Пора было вмешаться.
Я вышел из машины и, покручивая ключи от зажигания на пальце, приблизился к охраннику.
Охотник, встречавшийся один на один с хищником, знает: не столько стремительность атаки или сила удара способны решить исход схватки, сколько расслабленный отвлекающий жест.
Похоже, фокус с верчением ключа вокруг пальца удался, равно как и поза — я стоял напротив него по стойке «вольно», слегка расслабив колено и сунув левую руку в карман брюк, — охранник не уловил в моем облике и намека на агрессию, а лишь сделал легкий жест рукой, отгоняя меня, словно надоедливую муху. Сделав вид, что готов исчезнуть, я повернулся на каблуках и с разворота ударил его ногой в пах. Похоже, я угодил именно в то заветное место, которое пострадало от изящной ножки Милы: округлив глаза, он распахнул рот и начал складываться пополам, валясь на меня, однако ударом костяшек согнутых пальцев я заставил его отшатнуться.
Малый в самом деле был сделан из базальта — в руке возникла острая боль. Крутанувшись вокруг себя, я нанес ему пяткой удар в голову. Парень завалился на бок и протяжно заскулил. Несмотря на жалкий вид охранника, я останавливаться не собирался, но тут раздался негромкий женский голос:
— Хватит. Ты же убьешь его.
Я энергично тряхнул головой, приходя в себя.
Охранник лежал в прежней позе и даже не скулил. Черт возьми, я в самом деле мог его убить.

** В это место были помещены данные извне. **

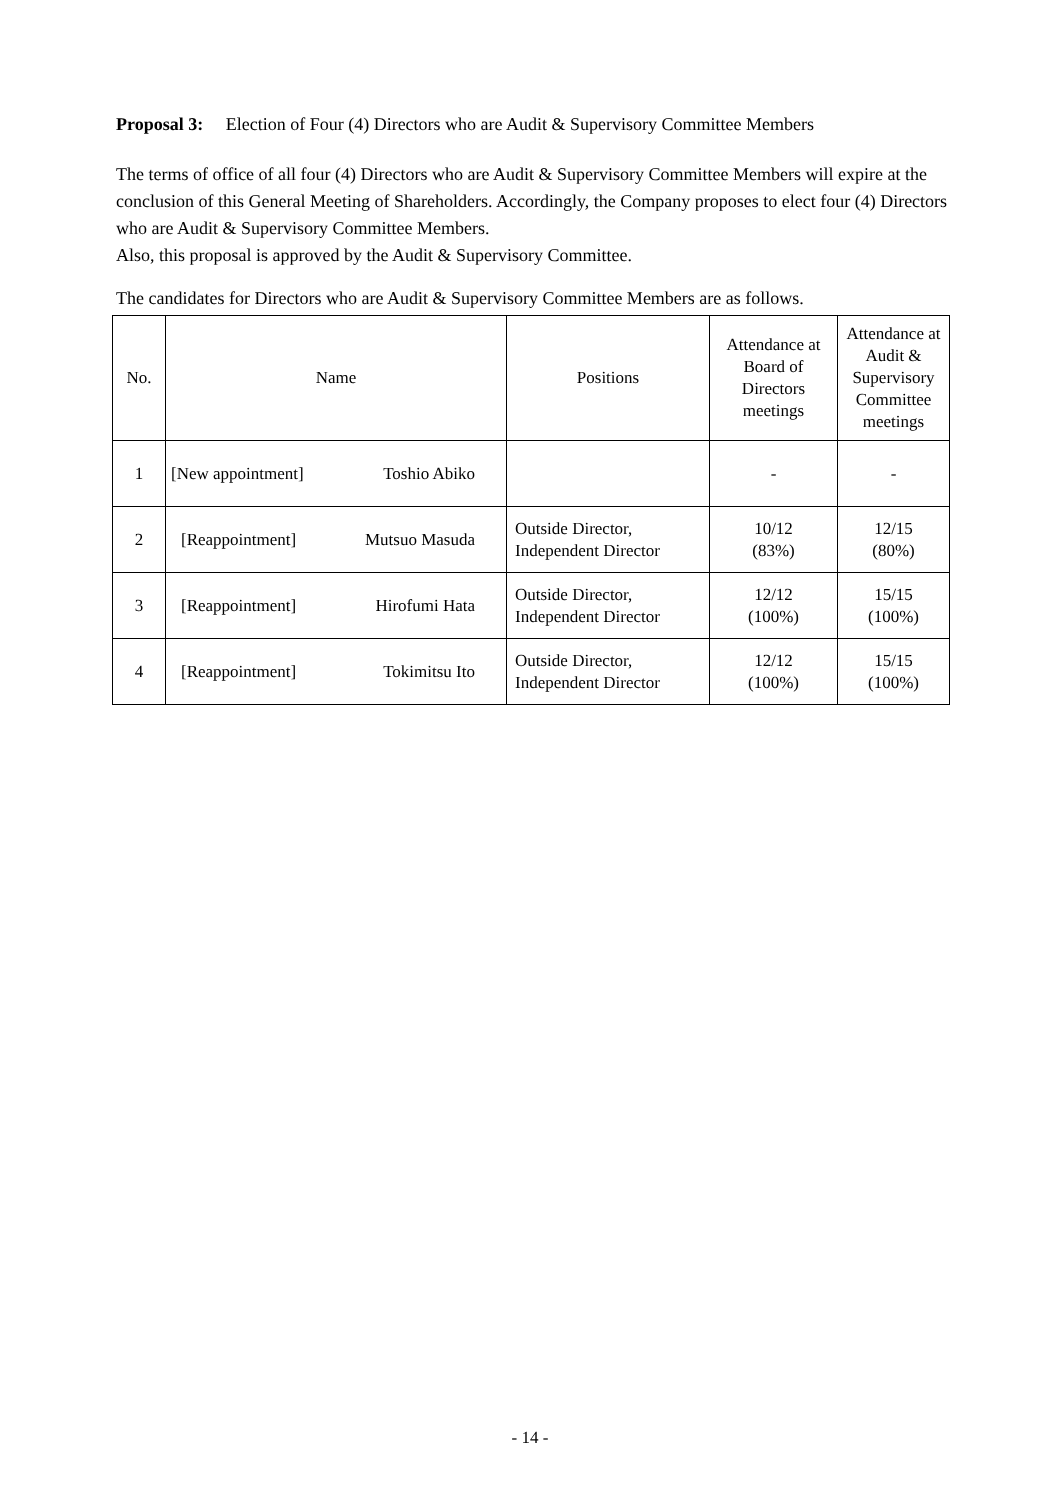Proposal 3: Election of Four (4) Directors who are Audit & Supervisory Committee Members
The terms of office of all four (4) Directors who are Audit & Supervisory Committee Members will expire at the conclusion of this General Meeting of Shareholders. Accordingly, the Company proposes to elect four (4) Directors who are Audit & Supervisory Committee Members.
Also, this proposal is approved by the Audit & Supervisory Committee.
The candidates for Directors who are Audit & Supervisory Committee Members are as follows.
| No. | Name | Positions | Attendance at Board of Directors meetings | Attendance at Audit & Supervisory Committee meetings |
| --- | --- | --- | --- | --- |
| 1 | [New appointment] Toshio Abiko | | - | - |
| 2 | [Reappointment] Mutsuo Masuda | Outside Director, Independent Director | 10/12 (83%) | 12/15 (80%) |
| 3 | [Reappointment] Hirofumi Hata | Outside Director, Independent Director | 12/12 (100%) | 15/15 (100%) |
| 4 | [Reappointment] Tokimitsu Ito | Outside Director, Independent Director | 12/12 (100%) | 15/15 (100%) |
- 14 -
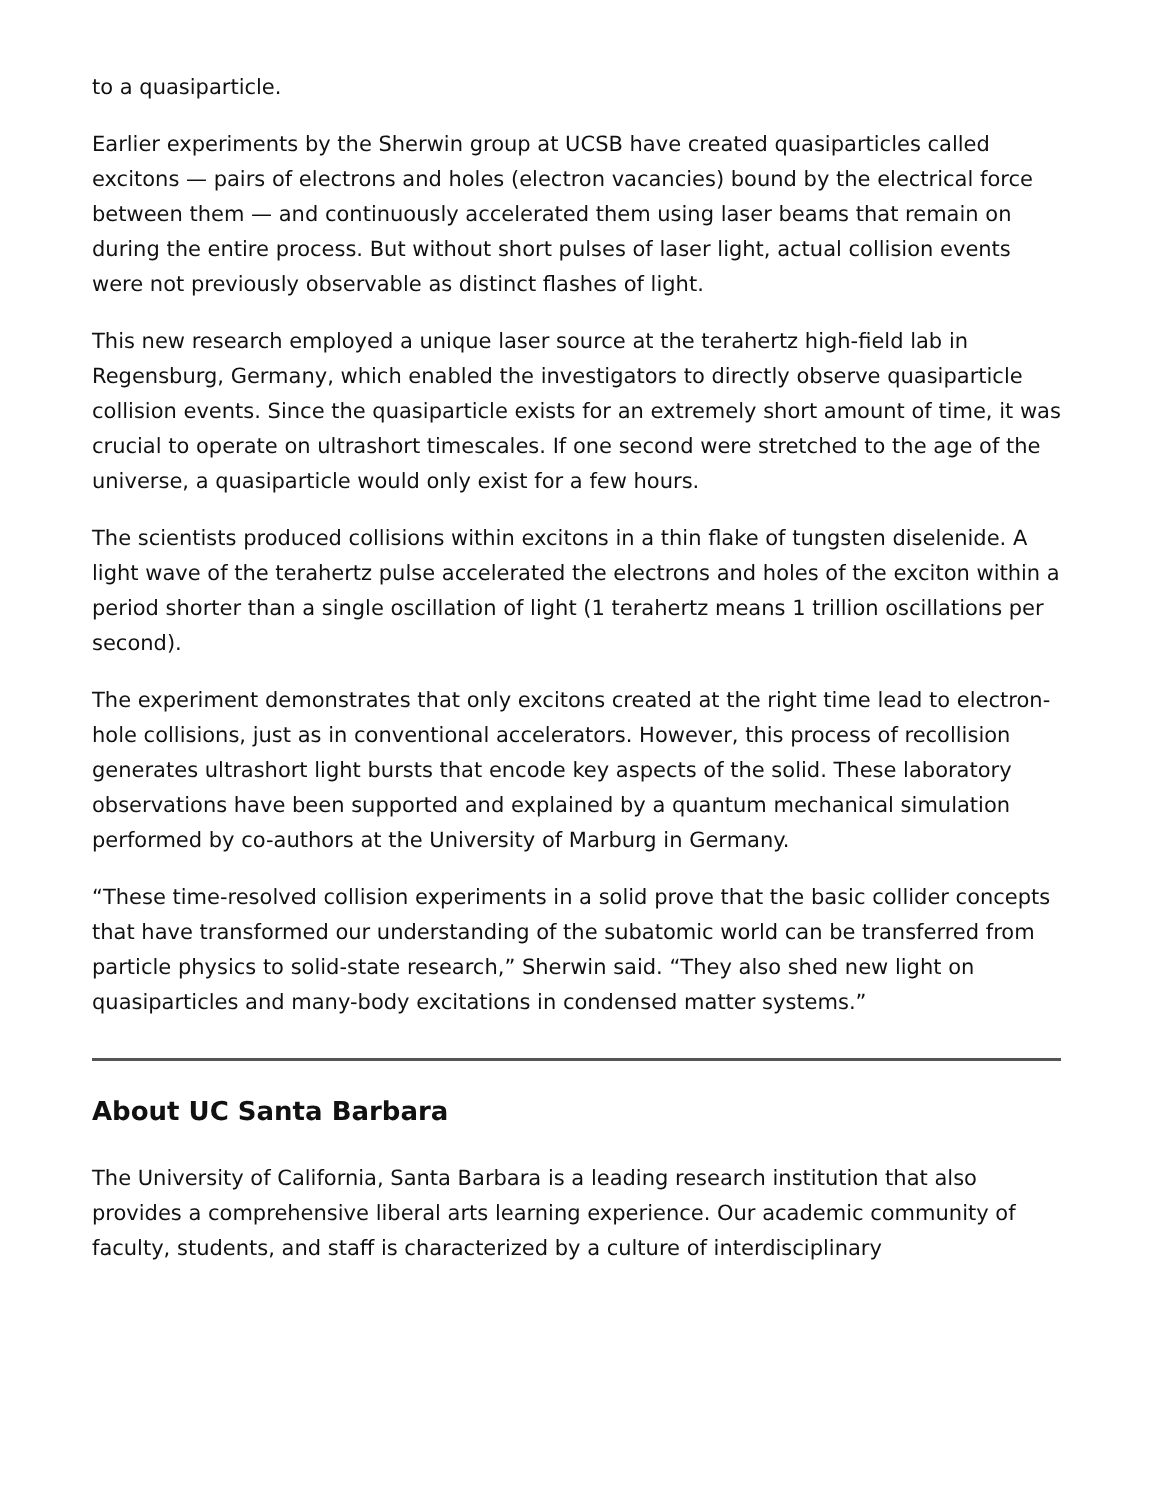to a quasiparticle.
Earlier experiments by the Sherwin group at UCSB have created quasiparticles called excitons — pairs of electrons and holes (electron vacancies) bound by the electrical force between them — and continuously accelerated them using laser beams that remain on during the entire process. But without short pulses of laser light, actual collision events were not previously observable as distinct flashes of light.
This new research employed a unique laser source at the terahertz high-field lab in Regensburg, Germany, which enabled the investigators to directly observe quasiparticle collision events. Since the quasiparticle exists for an extremely short amount of time, it was crucial to operate on ultrashort timescales. If one second were stretched to the age of the universe, a quasiparticle would only exist for a few hours.
The scientists produced collisions within excitons in a thin flake of tungsten diselenide. A light wave of the terahertz pulse accelerated the electrons and holes of the exciton within a period shorter than a single oscillation of light (1 terahertz means 1 trillion oscillations per second).
The experiment demonstrates that only excitons created at the right time lead to electron-hole collisions, just as in conventional accelerators. However, this process of recollision generates ultrashort light bursts that encode key aspects of the solid. These laboratory observations have been supported and explained by a quantum mechanical simulation performed by co-authors at the University of Marburg in Germany.
“These time-resolved collision experiments in a solid prove that the basic collider concepts that have transformed our understanding of the subatomic world can be transferred from particle physics to solid-state research,” Sherwin said. “They also shed new light on quasiparticles and many-body excitations in condensed matter systems.”
About UC Santa Barbara
The University of California, Santa Barbara is a leading research institution that also provides a comprehensive liberal arts learning experience. Our academic community of faculty, students, and staff is characterized by a culture of interdisciplinary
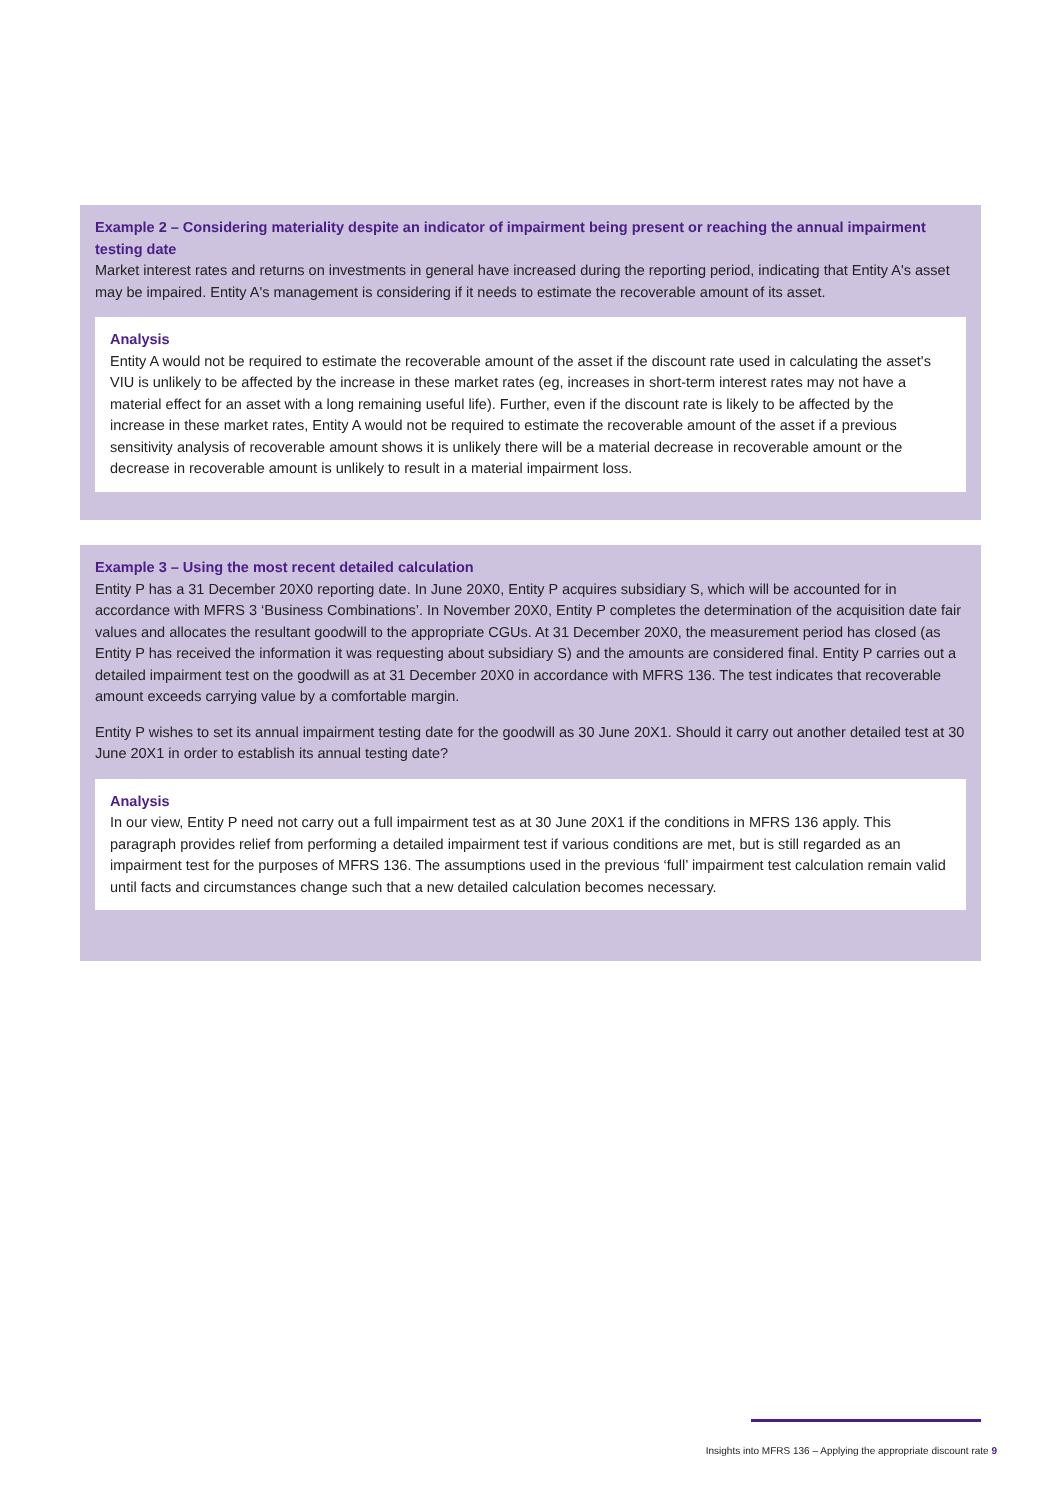Example 2 – Considering materiality despite an indicator of impairment being present or reaching the annual impairment testing date
Market interest rates and returns on investments in general have increased during the reporting period, indicating that Entity A's asset may be impaired. Entity A's management is considering if it needs to estimate the recoverable amount of its asset.
Analysis
Entity A would not be required to estimate the recoverable amount of the asset if the discount rate used in calculating the asset's VIU is unlikely to be affected by the increase in these market rates (eg, increases in short-term interest rates may not have a material effect for an asset with a long remaining useful life). Further, even if the discount rate is likely to be affected by the increase in these market rates, Entity A would not be required to estimate the recoverable amount of the asset if a previous sensitivity analysis of recoverable amount shows it is unlikely there will be a material decrease in recoverable amount or the decrease in recoverable amount is unlikely to result in a material impairment loss.
Example 3 – Using the most recent detailed calculation
Entity P has a 31 December 20X0 reporting date. In June 20X0, Entity P acquires subsidiary S, which will be accounted for in accordance with MFRS 3 ‘Business Combinations’. In November 20X0, Entity P completes the determination of the acquisition date fair values and allocates the resultant goodwill to the appropriate CGUs. At 31 December 20X0, the measurement period has closed (as Entity P has received the information it was requesting about subsidiary S) and the amounts are considered final. Entity P carries out a detailed impairment test on the goodwill as at 31 December 20X0 in accordance with MFRS 136. The test indicates that recoverable amount exceeds carrying value by a comfortable margin.
Entity P wishes to set its annual impairment testing date for the goodwill as 30 June 20X1. Should it carry out another detailed test at 30 June 20X1 in order to establish its annual testing date?
Analysis
In our view, Entity P need not carry out a full impairment test as at 30 June 20X1 if the conditions in MFRS 136 apply. This paragraph provides relief from performing a detailed impairment test if various conditions are met, but is still regarded as an impairment test for the purposes of MFRS 136. The assumptions used in the previous ‘full’ impairment test calculation remain valid until facts and circumstances change such that a new detailed calculation becomes necessary.
Insights into MFRS 136 – Applying the appropriate discount rate 9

Она стояла около входа в подвальчик, скрестив руки на груди, и легонько покачивала головой, рассматривая меня. В ее больших темных глазах обозначился явный интерес к моей персоне. Я опять восхищался ее изящными формами — на вид ей было за тридцать, но она прекрасно выглядела. Дни и месяцы, проведенные за решеткой, видимо, не отразились, если и сказались, на ее внешности. Вдруг она тревожно глянула в конец переулка — со стороны метро донесся звук милицейской сирены.
Я сел за руль, наклонился вправо, открыл дверцу:
— Садись.
Она не двинулась с места.
— Садись, — повторил я. — Ты давно не виделась с ментами? Или, может быть, тоскуешь по своей бетонной камере в СИЗО?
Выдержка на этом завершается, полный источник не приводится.